"You are making a Baltimorean of me, you are so awfully kind to me," he would say, pronouncing the a in Bal as he would have done in sal; but the truth was that he had become primarily a Bascomite and only very incidentally a Baltimorean. The city counts hundreds of such converts every year. He was so happy and entirely content that he would have quite forgotten what it was to be bored just at this period but for certain individuals,—a boastful, disagreeable Irishman, who fastened upon him apparently for no other reason than that he might abuse England at great length and talk of his own valor, accomplishments, and "paddygree" (as he very properly called the record that established his connection with Brian Boroo and Irish kings generally), and a lady who seemed to take the most astounding, unquenchable interest in the English nobility, as more than one lady had seemed to him to do, to his great annoyance.
"I don't know a bit about them, I assure you," he said to her; "but I have the 'Peerage.' If you would like to see that, I will send it you with pleasure."
This only diverted her conversation into a different but equally distasteful channel,—the great distinction and antiquity of her own family. It really seemed as though she had a dread of Mr. Heathcote's leaving the country with some wrong impression on this important subject and was determined that he should be put in possession of all the information she had or imagined herself to have about it. She talked to him about it so much that the poor man was at incredible pains to keep out of her way.
"I don't care a brass copper about her," he complained to Edith; "and if the family has been producing women like her as long as she says, and is going on at it, all I can say is that it is a pity they have lasted this long, and the sooner they die out the better. What do I care about her family, pray? I never heard as much about family in all my life, I give you my word, as I have done since I came to America. The stories told me are something wonderful,—all about the two brothers that left England, and all that, you know. They seem all to have come away in pairs, like the animals in the ark. I said to one fellow that was beginning with those two brothers, 'Couldn't you make it three, don't you think?' And you'll not believe me, but I speak quite without exaggeration, when I say that one woman out in Raising assured me gravely that she was descended from the houses of York and Lancaster!"
"She didn't!" exclaimed Edith. "That is, if she did, she must have been crazy; and I won't have you going back to England and giving false impressions of us by repeating such stories. Promise me that you will never repeat it there."
"Oh, that's all right," he replied soothingly. "It's an extreme case, I grant, and I'll say no more about it if it vexes you, but it is a true tale all the same. Howe was her name, I remember; and I felt like saying,—I'll eat my hand if I understand Howe this can possibly be,'—that's in the Bab Ballads,—but I didn't."
Sir Robert had small opportunity of making acquaintance with Baltimore.

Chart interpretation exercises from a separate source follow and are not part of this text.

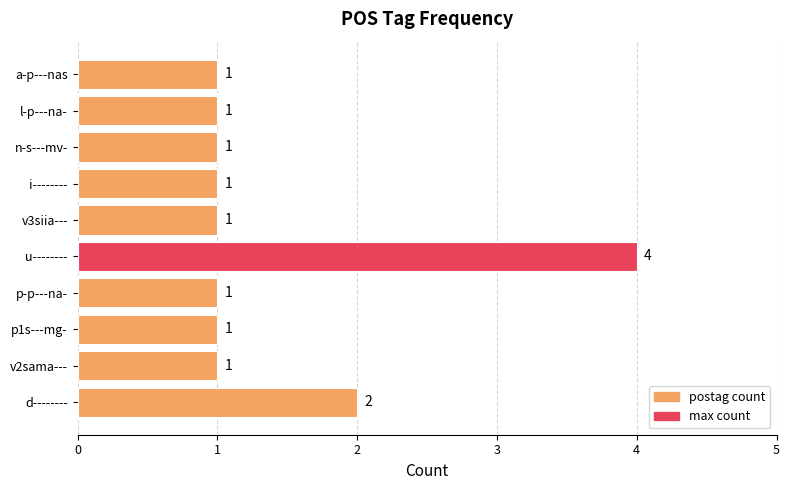

Which label corresponds to the largest value in the chart?

u--------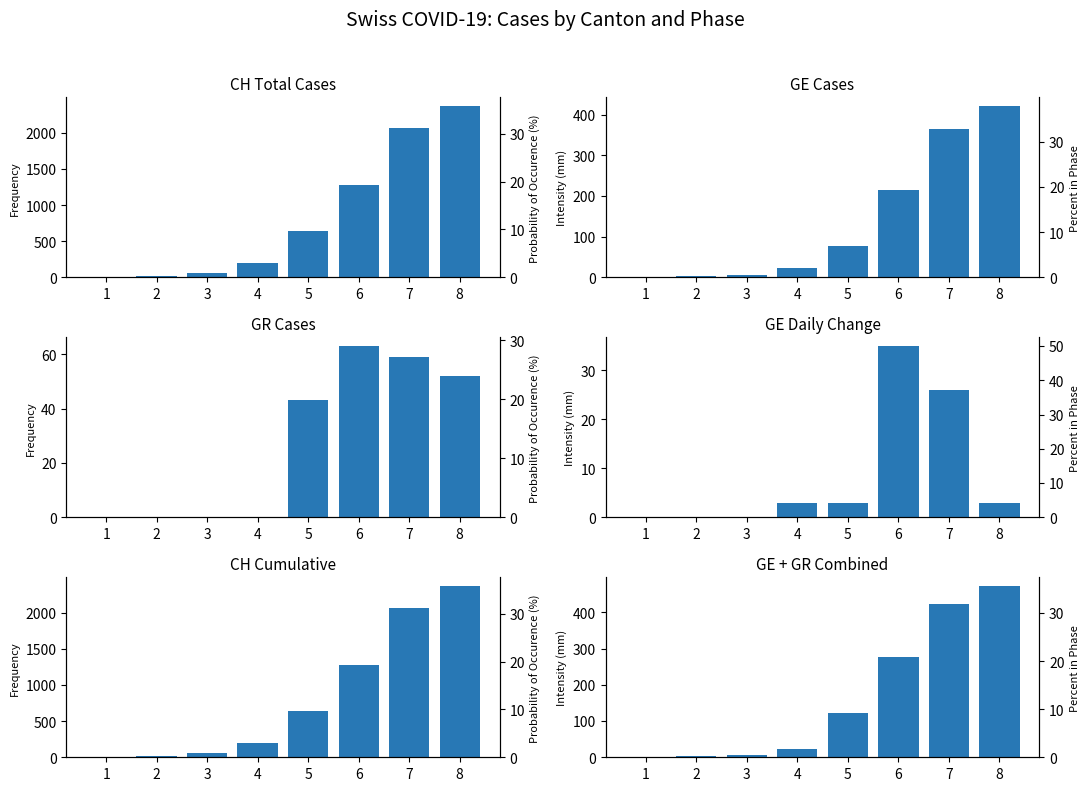

What is the sum of the GE Daily Change values at 4 and 7?

29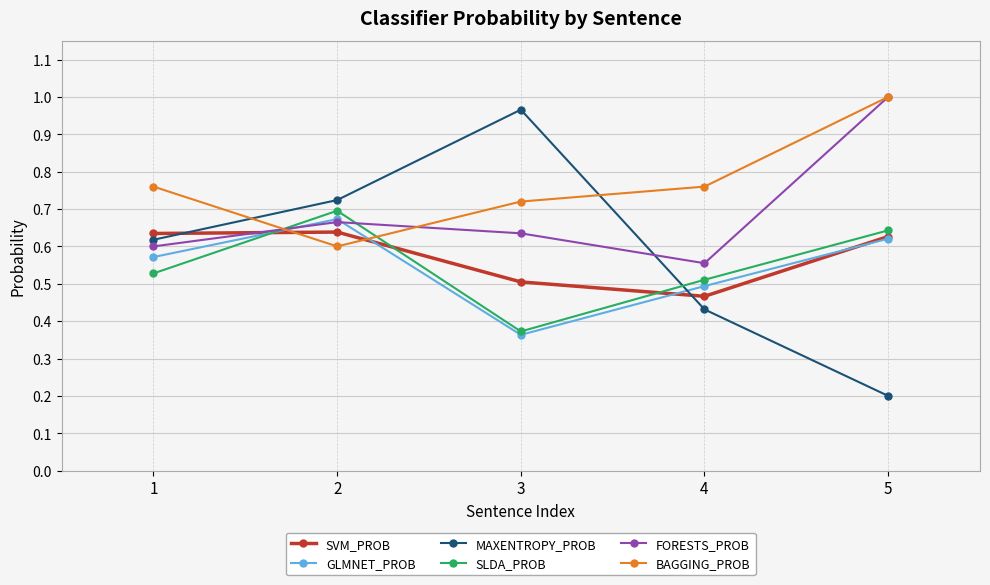

Which series changed the most between 4 and 5?

FORESTS_PROB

He was very eager to get down into Virginia, and stayed there but two days. On the second of these he attended a gentleman's dinner-party, the annual mile-stone of a military society composed of men who had worn the gray and marked the well-known tendency of tempus to fugit in this agreeable fashion. Their ex-enemies of the blue were also there, but not in the original overwhelming numbers, and the battle was now to one party, now to the other, the race to the best raconteur, rivers of champagne flowed instead of brave blood, and the smoke of cannon was exchanged for that of Havanas. Sir Robert's face beamed more and more brightly as the evening wore on, and reminiscences, anecdotes, stories, jests, songs, were fluently and cleverly poured out in rapid succession by the hilarious company. The fun was at its height, when he suddenly leaned forward with his body at an insinuating angle and smilingly addressed an officer opposite: "You must really let me say that I have been delighted by all that I have heard here to-night, and appreciate the compliment you have paid me in permitting me to join you. And now I am going to ask a great favor. Could you, would you, give me some idea of 'the rebel yell,' as it was called? We heard so much about that. I am most curious to hear it. It is always spoken of as perfectly terrifying, almost unearthly."
The gentleman whom he addressed looked down the table and rapped to call attention to what he had to say: "Boys, this English gentleman is asking whether we can't give him some idea of what the rebel yell is like. What do you say? If our Federal friends are afraid, they can get under the table, where they will be perfectly safe, and a good deal more comfortable than they used to be behind trees or in baggage-wagons," he called out.
A hearty laugh followed, and, their blood having got bubbles in it by this time, a general assenting murmur was heard.
The next instant a shriek, sky-rending, blood-curdling, savage beyond description, went up,—a truly terrific yell in peace, and enough to create a panic, one would think, in the Old Guard in time of war.